─── Text ───

Now it's a complete Face Off they want. Boys and adults as well as girls. Except that instead of trading John Travolta for Nicolas Cage (or your wolf face for Droopy's - boo), everybody gets the same k-pop emoticon of the month. And now, I just can't stand watching Korean TV: it's a permanent masquerade, without any single human face in sight. But a sad masquerade, not like in "Brazil", Terry Gilliam's hillarious satire. And a 'sleek' one: not like in a low-cost sci-fi flick from the sixties, rather like in a more recent dystopian movie, where "beautiful", brainless clones roam aseptic, eugenic labs. Actually, I can't tell who's Korean anymore since everybody jumped on the lunatic bandwagon across the region.

Pick up any celeb (and not necessarily the odd mickeyrourkish train wreck):  the timeline may not look as spectacular as Michael Jackson's, but you'll notice a small change every six month. Consider those as "soft hardware updates". In Korea, not everyone is running on Android 4.0, and that's the same: sometimes, the gimchi hits the fan during a major update, between say Kim XY 2.3 and Kim XY 3.0, but in general, you'll get masses stuck with features from 2008 or 2010 k-pop icons, those who can afford several upgrades, and the happy few who splurge on custom designer services and holistic anti-ageing treatments.

───

**Goal of the exercise:**
Please name the film that the piece about faces on Korean TV calls Terry Gilliam's satire.

─── Extracted records ───

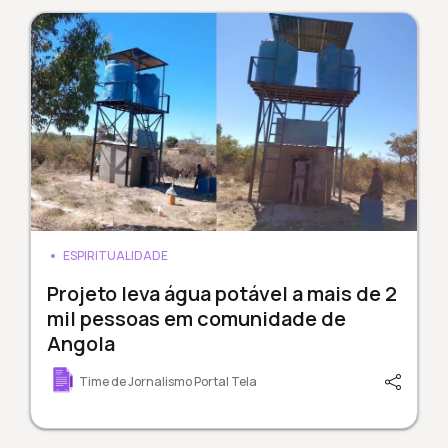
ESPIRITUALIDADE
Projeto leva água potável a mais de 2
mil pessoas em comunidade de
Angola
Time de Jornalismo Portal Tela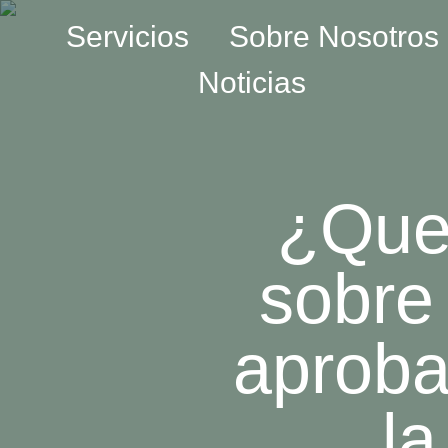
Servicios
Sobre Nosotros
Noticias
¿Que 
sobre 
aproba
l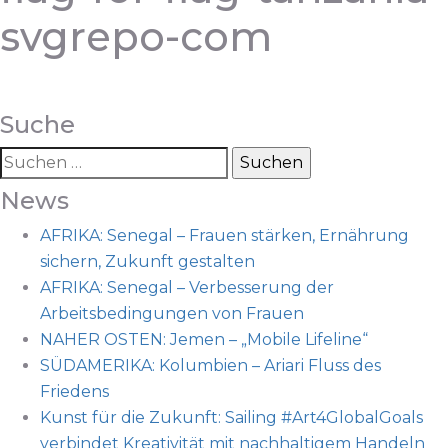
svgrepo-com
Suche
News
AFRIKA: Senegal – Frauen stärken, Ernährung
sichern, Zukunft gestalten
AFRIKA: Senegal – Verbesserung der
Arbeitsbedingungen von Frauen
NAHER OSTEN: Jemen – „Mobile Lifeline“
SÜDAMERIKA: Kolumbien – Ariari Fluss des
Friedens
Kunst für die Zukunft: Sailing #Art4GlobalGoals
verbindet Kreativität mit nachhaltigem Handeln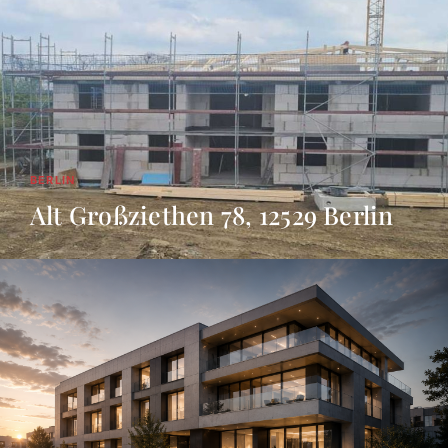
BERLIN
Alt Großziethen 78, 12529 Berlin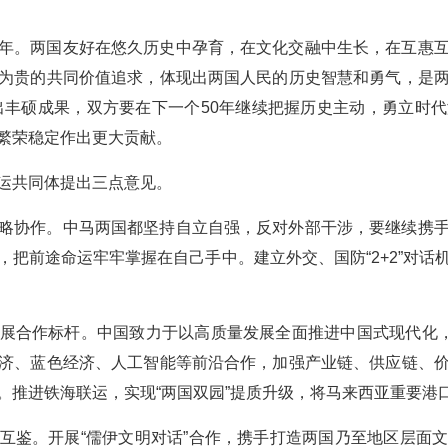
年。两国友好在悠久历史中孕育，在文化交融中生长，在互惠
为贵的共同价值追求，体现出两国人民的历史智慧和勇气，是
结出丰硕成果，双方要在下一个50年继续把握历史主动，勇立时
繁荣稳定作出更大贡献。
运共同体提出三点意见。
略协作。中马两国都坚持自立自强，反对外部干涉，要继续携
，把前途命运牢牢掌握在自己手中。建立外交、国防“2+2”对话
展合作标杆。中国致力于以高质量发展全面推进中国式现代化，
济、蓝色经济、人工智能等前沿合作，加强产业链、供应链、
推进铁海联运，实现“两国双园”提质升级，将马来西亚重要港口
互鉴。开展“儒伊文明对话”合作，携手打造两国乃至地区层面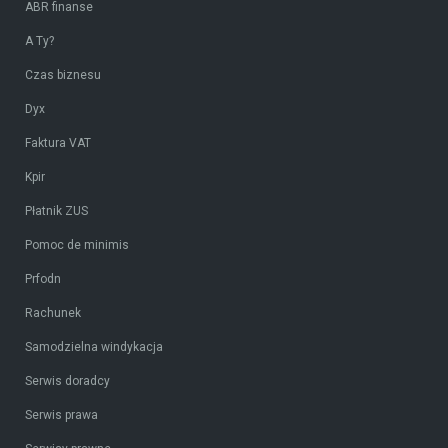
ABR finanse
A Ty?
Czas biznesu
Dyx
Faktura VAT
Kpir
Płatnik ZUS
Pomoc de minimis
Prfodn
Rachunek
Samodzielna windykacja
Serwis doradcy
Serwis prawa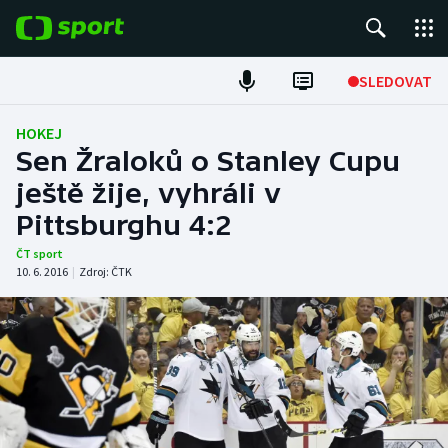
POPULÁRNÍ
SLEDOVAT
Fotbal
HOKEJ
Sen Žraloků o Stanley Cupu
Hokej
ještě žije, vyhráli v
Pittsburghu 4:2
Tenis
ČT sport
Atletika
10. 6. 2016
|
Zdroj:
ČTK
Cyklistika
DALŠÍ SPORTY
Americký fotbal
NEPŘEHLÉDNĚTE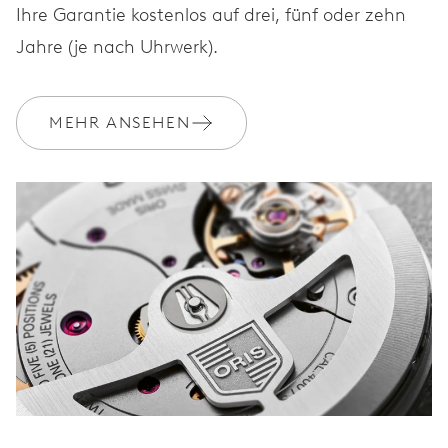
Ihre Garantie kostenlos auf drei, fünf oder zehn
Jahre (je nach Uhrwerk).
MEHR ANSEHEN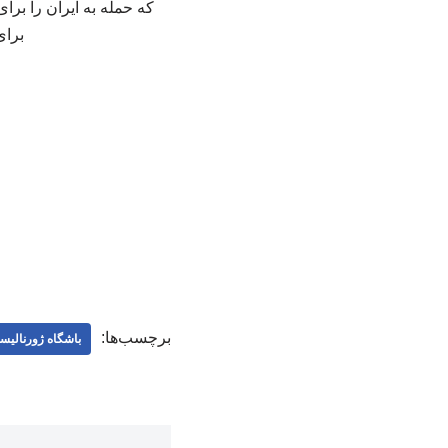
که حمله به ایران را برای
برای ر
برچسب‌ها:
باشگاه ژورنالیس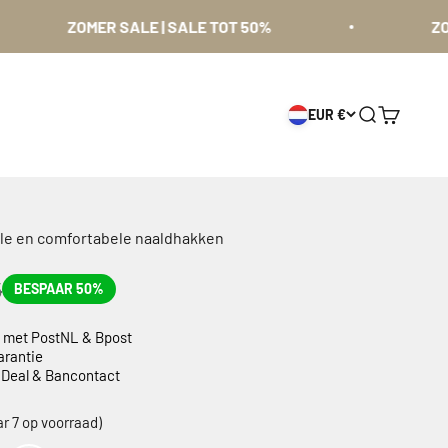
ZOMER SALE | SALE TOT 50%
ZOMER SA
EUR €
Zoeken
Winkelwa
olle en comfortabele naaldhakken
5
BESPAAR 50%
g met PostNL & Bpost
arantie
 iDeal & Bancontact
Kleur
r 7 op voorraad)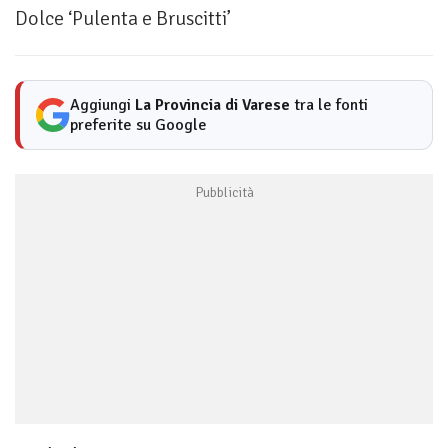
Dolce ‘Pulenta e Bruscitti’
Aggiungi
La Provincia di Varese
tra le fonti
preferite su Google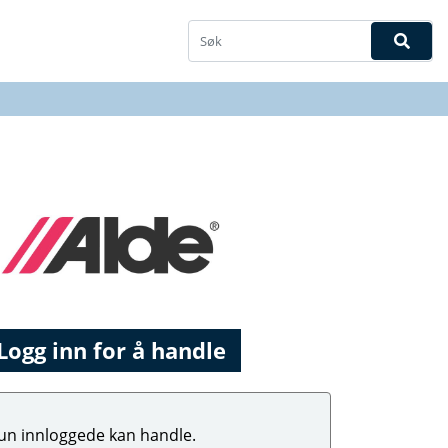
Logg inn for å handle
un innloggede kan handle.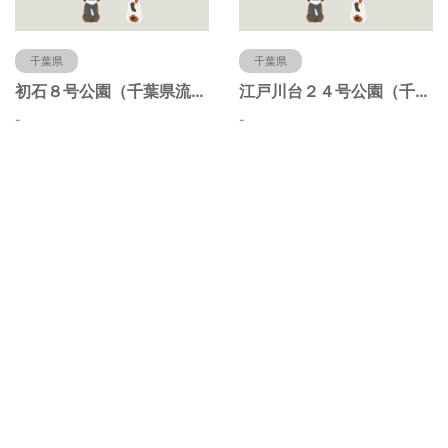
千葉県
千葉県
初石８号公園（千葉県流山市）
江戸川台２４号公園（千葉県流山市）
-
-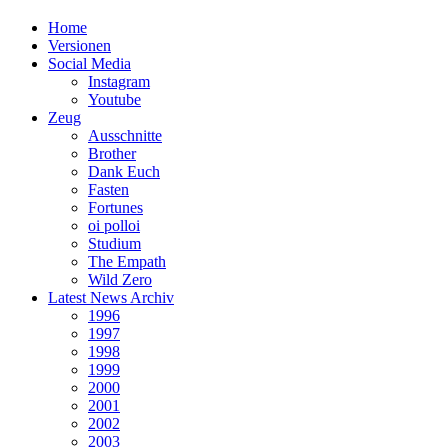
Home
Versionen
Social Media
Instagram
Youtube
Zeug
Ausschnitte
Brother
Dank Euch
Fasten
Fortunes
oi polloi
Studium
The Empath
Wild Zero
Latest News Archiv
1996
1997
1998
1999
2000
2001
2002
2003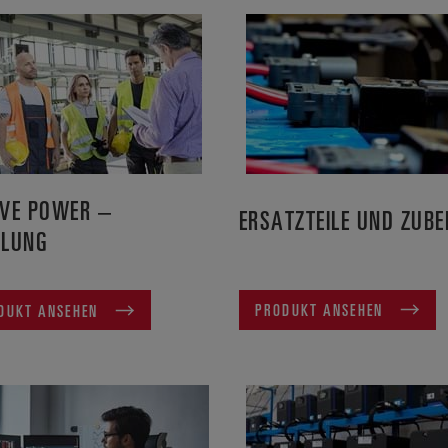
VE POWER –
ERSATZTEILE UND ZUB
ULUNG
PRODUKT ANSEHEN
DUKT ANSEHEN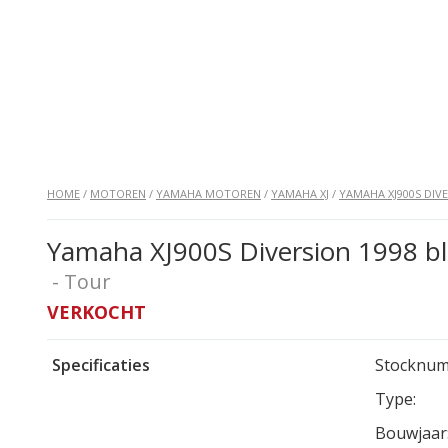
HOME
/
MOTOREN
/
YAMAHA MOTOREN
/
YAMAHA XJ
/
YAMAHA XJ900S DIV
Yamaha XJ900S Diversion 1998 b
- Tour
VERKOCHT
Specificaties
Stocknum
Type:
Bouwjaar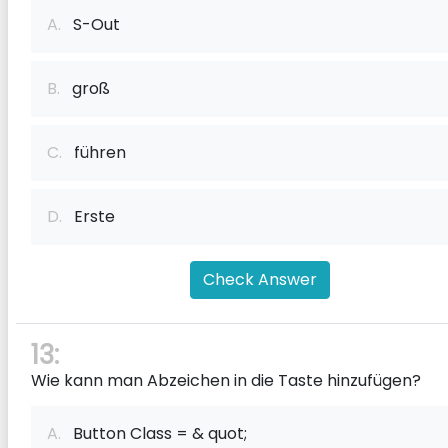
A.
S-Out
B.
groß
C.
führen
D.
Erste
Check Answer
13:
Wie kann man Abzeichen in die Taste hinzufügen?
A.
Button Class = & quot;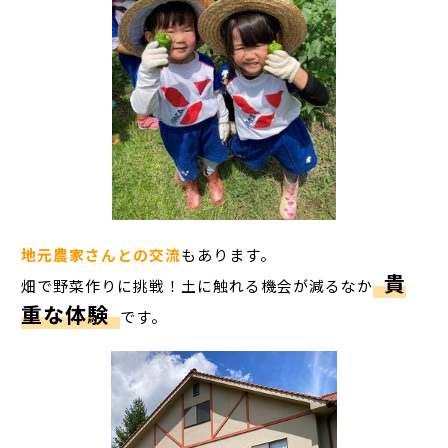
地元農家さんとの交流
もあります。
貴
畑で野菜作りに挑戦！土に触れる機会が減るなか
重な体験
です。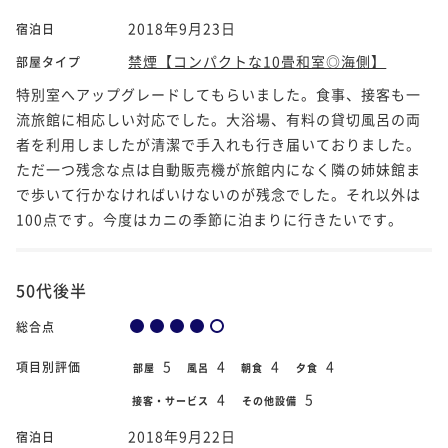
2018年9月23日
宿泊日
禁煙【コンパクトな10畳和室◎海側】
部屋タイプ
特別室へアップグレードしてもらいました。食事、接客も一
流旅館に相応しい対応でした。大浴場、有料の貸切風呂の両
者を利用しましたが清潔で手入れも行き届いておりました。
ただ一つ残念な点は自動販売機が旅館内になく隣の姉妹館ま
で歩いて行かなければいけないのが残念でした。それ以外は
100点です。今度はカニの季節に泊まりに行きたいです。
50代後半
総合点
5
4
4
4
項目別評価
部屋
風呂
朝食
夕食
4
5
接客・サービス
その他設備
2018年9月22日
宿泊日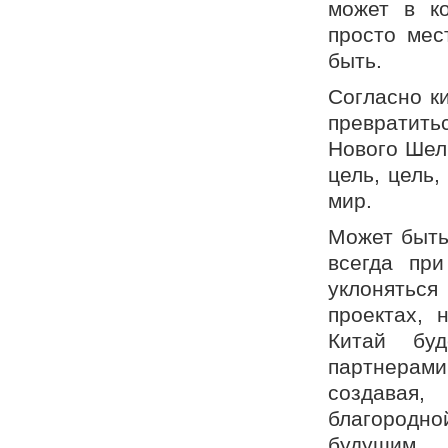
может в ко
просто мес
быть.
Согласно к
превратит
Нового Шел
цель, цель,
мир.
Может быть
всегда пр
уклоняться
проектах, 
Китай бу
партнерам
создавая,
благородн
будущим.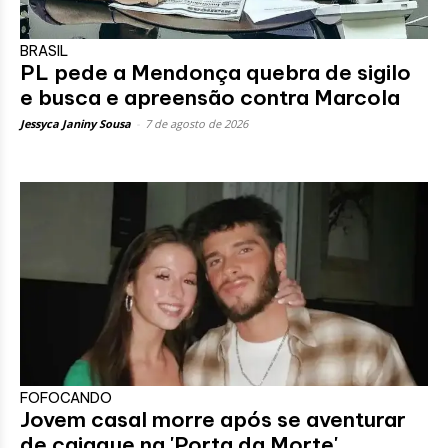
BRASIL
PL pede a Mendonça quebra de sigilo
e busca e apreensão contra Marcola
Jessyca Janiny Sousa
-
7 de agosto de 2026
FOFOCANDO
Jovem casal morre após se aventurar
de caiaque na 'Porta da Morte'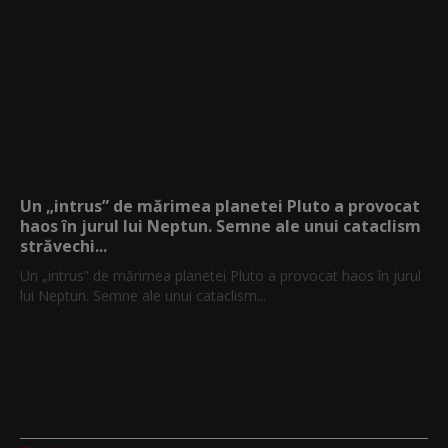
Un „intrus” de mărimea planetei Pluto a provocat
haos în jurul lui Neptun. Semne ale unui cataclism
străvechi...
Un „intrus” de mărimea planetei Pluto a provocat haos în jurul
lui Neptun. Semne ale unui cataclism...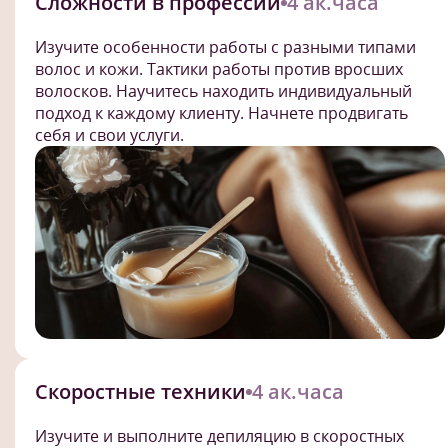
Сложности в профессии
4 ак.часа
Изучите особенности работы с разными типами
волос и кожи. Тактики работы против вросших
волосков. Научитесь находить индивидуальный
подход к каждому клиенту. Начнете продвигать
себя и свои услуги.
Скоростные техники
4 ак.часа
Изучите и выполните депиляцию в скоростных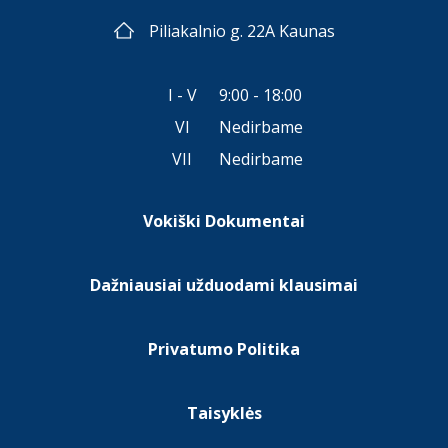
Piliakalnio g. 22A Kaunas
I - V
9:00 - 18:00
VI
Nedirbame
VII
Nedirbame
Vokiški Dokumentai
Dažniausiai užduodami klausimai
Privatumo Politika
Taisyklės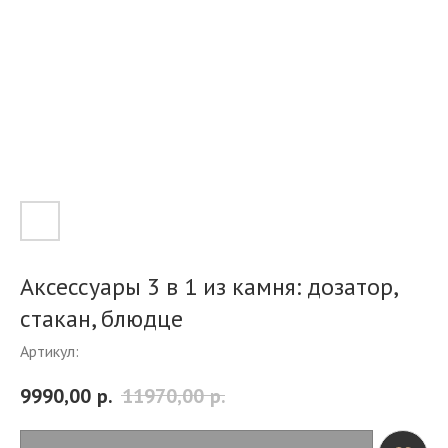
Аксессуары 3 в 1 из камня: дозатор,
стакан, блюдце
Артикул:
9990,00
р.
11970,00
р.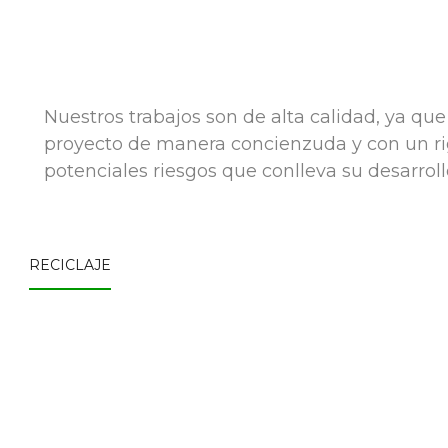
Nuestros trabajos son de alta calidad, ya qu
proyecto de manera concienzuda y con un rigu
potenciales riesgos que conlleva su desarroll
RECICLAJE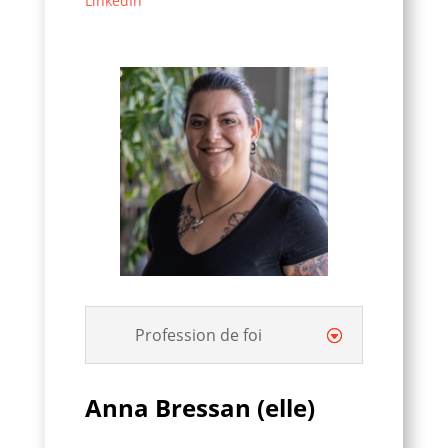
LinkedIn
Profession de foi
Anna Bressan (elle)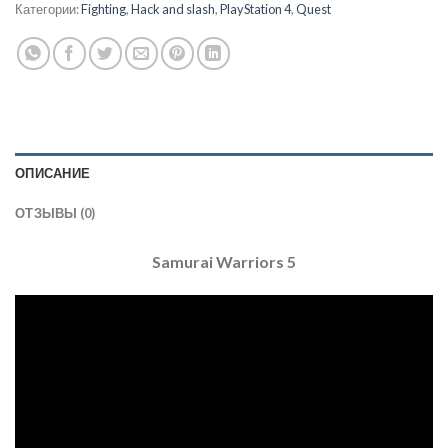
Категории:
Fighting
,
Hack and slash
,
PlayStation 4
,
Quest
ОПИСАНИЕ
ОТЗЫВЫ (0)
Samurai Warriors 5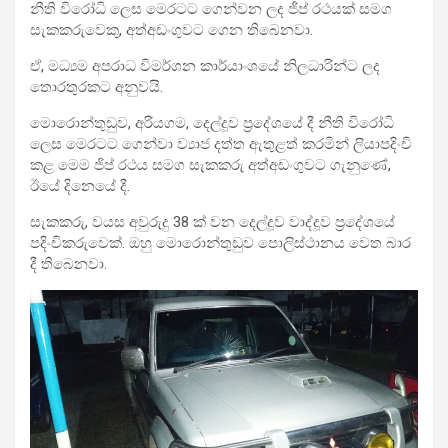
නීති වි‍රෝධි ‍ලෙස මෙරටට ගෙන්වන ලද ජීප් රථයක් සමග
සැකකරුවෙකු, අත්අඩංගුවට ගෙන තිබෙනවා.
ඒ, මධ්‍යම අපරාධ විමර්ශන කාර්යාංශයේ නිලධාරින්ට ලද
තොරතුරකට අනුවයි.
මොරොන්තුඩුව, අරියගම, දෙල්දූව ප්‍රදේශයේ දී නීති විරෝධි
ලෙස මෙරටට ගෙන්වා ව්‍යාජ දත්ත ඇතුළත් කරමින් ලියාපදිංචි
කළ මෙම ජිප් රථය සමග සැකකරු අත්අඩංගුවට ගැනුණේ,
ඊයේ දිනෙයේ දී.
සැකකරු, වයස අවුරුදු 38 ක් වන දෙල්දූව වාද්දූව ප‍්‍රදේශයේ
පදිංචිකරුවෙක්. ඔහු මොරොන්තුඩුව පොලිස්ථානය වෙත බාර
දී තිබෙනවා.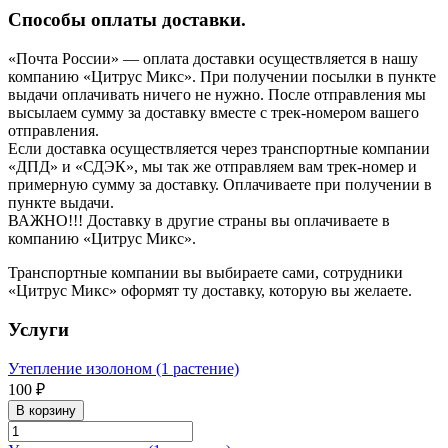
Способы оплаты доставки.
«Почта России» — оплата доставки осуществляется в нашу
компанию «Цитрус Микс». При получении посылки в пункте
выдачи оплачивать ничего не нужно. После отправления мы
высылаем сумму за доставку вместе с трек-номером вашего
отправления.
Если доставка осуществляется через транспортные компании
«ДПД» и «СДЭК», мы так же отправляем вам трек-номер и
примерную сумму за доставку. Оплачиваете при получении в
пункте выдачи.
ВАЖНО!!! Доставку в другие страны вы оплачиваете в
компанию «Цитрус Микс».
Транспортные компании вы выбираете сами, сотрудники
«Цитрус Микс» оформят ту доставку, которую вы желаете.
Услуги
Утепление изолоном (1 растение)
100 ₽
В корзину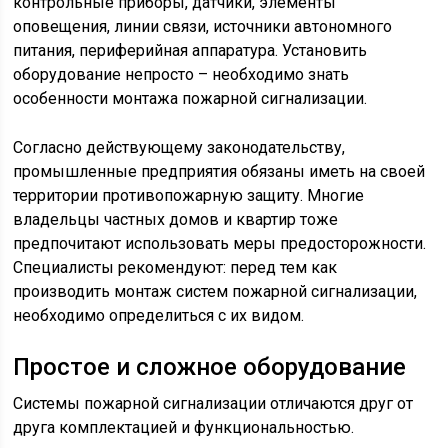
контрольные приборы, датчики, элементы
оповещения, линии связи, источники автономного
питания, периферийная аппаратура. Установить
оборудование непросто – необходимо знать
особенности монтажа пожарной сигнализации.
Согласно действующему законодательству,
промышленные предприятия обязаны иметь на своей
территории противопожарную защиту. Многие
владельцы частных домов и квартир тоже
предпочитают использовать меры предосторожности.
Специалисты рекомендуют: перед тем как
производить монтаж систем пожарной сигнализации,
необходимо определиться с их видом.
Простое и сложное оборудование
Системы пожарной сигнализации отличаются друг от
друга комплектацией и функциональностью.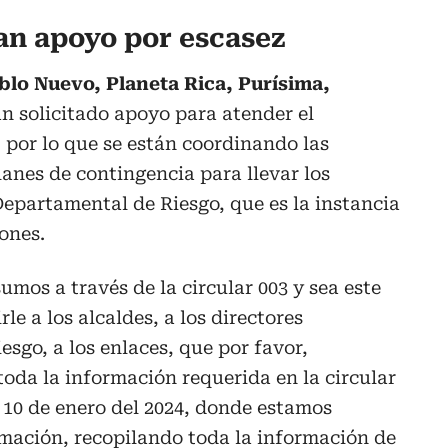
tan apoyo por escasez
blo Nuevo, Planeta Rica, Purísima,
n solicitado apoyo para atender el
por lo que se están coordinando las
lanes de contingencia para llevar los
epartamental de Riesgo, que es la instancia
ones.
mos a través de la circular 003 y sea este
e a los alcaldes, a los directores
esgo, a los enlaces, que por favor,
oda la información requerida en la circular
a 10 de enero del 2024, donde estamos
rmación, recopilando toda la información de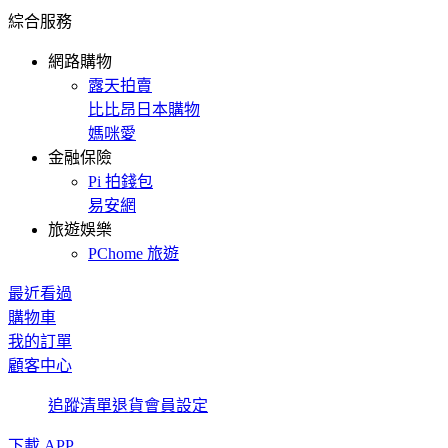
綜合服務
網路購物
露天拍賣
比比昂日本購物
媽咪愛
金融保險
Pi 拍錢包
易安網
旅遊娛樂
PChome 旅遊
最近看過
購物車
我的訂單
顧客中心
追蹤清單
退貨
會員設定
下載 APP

───

**Task answer:**
"Brazil"